● CHALLENGES
**1.** In the car loan question, list every responsibility the writer plans for the sister to take on.
**2.** Retype the car loan question from "May 25, 2018" to "the primary driver?".

What are the potential pitfalls of a long-term car loan?
May 25, 2018 11:43 AM   Subscribe

I have a car I don't currently need. I want to loan it to my sister for the long term, but I'd prefer to retain ownership in case my circumstances change and I need it back at some point in the future. What are the potential downsides of being the legal owner of a car while someone else is the primary driver?

I own an older car, worth about $3000. I do most of my commuting by bike or bus, so my partner and I only use the car a few times a week for grocery shopping and the occasional camping trip. Recently my partner acquired a much nicer, newer car. We barely need one car and we definitely don't need two, so I'd like to let my sister use my car long-term, but I'd prefer to retain title to it. The plan is for my sister to be primarily responsible for the car--she'd pay for insurance and at least some maintenance, be the primary driver, and keep it at her residence. (She doesn't currently have a car, and like me would probably only use it a few times a week.) What are the potential pitfalls, legal or interpersonal, of having someone else primarily responsible for the car while I'm still the legal owner? What are the best practices for doing this?

● MATERIAL PROVIDED
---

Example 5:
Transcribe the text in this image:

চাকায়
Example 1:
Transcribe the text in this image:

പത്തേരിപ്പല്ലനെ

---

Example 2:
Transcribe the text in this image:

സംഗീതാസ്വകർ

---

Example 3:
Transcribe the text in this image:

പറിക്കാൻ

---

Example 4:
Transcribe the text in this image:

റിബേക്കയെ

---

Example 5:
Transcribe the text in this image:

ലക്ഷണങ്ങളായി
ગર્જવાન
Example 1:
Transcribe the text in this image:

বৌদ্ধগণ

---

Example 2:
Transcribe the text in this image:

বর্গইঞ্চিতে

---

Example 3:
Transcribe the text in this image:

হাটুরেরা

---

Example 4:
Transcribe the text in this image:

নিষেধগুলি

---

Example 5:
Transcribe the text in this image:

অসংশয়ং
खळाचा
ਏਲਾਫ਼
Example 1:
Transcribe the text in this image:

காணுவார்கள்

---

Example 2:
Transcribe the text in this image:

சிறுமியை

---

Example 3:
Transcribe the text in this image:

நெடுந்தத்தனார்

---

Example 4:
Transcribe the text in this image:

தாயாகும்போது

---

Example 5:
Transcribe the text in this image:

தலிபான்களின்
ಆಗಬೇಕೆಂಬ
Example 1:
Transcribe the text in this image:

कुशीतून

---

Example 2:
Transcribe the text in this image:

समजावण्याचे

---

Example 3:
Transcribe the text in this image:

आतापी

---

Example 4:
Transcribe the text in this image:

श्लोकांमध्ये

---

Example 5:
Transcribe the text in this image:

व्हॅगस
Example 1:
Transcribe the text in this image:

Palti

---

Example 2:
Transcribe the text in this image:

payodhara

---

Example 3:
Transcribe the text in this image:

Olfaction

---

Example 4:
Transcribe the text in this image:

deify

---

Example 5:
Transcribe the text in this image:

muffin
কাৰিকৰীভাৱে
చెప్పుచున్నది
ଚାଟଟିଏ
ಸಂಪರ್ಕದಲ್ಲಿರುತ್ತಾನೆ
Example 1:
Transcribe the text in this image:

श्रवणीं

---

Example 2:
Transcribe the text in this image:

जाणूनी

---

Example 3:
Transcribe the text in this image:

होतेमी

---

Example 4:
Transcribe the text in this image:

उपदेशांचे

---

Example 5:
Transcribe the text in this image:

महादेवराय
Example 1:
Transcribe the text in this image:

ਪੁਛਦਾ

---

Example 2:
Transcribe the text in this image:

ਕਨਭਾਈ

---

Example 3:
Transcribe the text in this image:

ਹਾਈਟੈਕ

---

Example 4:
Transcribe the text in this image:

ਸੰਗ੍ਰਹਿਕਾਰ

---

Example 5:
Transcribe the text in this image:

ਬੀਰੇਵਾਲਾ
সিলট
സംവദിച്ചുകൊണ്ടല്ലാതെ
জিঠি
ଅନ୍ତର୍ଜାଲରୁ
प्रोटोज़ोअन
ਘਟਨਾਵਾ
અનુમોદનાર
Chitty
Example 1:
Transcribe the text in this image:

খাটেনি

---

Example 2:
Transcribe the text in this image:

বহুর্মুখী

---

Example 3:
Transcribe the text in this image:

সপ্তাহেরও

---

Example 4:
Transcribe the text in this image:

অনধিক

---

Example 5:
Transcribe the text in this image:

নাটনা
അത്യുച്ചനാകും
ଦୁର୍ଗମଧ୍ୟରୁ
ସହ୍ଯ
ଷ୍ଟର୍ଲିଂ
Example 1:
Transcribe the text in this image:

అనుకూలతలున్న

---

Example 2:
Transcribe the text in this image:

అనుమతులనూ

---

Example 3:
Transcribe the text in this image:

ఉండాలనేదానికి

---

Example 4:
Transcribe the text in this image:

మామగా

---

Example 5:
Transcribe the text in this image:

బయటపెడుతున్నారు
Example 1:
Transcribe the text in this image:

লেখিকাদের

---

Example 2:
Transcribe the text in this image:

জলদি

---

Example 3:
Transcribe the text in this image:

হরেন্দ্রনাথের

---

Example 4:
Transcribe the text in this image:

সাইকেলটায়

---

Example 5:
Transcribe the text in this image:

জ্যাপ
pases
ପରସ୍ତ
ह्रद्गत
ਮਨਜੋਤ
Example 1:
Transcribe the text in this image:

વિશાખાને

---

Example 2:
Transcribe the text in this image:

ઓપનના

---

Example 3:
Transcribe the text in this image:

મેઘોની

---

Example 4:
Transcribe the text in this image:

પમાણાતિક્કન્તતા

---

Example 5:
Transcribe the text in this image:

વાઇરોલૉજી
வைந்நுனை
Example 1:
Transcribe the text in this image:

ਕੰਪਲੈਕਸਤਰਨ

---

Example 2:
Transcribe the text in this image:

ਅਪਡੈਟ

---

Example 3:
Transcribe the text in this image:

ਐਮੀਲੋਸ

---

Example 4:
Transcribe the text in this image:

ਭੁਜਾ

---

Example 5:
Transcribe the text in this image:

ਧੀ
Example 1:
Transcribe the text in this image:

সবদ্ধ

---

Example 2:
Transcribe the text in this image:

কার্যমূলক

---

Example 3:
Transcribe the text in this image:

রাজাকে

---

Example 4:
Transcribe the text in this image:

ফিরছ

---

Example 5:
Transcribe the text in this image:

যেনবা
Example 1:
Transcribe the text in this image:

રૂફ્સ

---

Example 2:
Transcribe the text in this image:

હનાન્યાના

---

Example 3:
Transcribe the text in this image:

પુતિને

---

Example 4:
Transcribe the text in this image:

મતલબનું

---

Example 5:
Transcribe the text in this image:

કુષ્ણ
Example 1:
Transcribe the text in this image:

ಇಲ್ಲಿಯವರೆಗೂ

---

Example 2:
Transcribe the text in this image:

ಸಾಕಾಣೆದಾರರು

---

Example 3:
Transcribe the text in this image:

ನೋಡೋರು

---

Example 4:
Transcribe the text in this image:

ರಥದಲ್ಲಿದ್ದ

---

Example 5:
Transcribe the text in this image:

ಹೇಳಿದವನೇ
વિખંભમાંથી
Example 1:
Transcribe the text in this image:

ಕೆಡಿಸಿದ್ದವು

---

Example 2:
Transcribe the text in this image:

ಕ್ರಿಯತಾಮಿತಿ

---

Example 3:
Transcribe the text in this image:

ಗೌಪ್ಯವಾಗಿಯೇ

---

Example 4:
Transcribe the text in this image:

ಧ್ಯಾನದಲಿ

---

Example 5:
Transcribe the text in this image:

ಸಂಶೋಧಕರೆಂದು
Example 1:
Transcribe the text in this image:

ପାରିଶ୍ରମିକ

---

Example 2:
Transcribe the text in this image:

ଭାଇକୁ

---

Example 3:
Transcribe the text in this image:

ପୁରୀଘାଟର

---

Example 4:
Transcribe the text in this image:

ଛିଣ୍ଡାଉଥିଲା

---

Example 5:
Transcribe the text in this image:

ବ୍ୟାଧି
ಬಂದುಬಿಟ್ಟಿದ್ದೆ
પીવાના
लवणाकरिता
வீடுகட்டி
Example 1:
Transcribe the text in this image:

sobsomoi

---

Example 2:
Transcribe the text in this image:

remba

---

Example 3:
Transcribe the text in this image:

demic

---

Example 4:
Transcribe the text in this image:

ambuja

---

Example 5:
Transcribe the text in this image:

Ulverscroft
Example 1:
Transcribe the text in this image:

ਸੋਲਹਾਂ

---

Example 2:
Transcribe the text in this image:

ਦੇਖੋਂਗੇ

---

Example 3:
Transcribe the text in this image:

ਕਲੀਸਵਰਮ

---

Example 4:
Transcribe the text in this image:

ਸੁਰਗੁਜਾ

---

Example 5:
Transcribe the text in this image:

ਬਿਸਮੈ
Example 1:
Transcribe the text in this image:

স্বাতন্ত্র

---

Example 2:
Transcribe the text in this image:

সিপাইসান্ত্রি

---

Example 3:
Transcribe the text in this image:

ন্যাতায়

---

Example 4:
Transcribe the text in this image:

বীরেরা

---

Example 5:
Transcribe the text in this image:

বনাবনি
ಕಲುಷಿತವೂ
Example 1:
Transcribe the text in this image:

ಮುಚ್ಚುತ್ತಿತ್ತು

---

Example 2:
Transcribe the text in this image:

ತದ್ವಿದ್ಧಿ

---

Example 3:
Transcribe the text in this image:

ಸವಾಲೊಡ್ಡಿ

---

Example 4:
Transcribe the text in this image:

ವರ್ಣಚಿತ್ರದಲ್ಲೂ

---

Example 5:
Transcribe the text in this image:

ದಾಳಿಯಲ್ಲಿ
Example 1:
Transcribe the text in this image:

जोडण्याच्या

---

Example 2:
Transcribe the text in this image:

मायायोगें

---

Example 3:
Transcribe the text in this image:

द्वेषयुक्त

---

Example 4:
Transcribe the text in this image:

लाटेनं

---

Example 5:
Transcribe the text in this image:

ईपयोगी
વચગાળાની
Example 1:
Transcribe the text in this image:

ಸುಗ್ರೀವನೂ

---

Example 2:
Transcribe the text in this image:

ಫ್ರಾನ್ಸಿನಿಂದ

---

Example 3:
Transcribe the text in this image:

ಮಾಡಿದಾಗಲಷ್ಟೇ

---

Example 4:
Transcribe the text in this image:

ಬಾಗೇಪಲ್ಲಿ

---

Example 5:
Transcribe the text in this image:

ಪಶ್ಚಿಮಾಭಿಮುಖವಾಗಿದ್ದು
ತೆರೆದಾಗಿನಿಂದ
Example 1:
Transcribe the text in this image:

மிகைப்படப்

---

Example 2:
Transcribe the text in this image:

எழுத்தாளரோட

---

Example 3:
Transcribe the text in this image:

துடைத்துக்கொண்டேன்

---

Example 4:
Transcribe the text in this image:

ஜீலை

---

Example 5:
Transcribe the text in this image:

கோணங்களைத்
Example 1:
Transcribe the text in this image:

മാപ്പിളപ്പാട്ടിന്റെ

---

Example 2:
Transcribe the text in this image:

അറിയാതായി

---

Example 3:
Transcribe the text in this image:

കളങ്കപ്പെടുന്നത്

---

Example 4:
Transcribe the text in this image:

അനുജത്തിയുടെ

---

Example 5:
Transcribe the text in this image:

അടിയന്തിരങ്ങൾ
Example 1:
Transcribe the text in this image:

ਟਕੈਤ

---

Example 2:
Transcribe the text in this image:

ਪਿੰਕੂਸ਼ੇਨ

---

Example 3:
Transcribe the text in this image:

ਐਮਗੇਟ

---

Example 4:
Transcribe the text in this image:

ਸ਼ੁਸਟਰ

● SOLUTIONS IN ORDER
**1.**
- Pay for insurance
- Pay for at least some maintenance
- Be the primary driver
- Keep the car at her residence

**2.**
May 25, 2018 11:43 AM   Subscribe

I have a car I don't currently need. I want to loan it to my sister for the long term, but I'd prefer to retain ownership in case my circumstances change and I need it back at some point in the future. What are the potential downsides of being the legal owner of a car while someone else is the primary driver?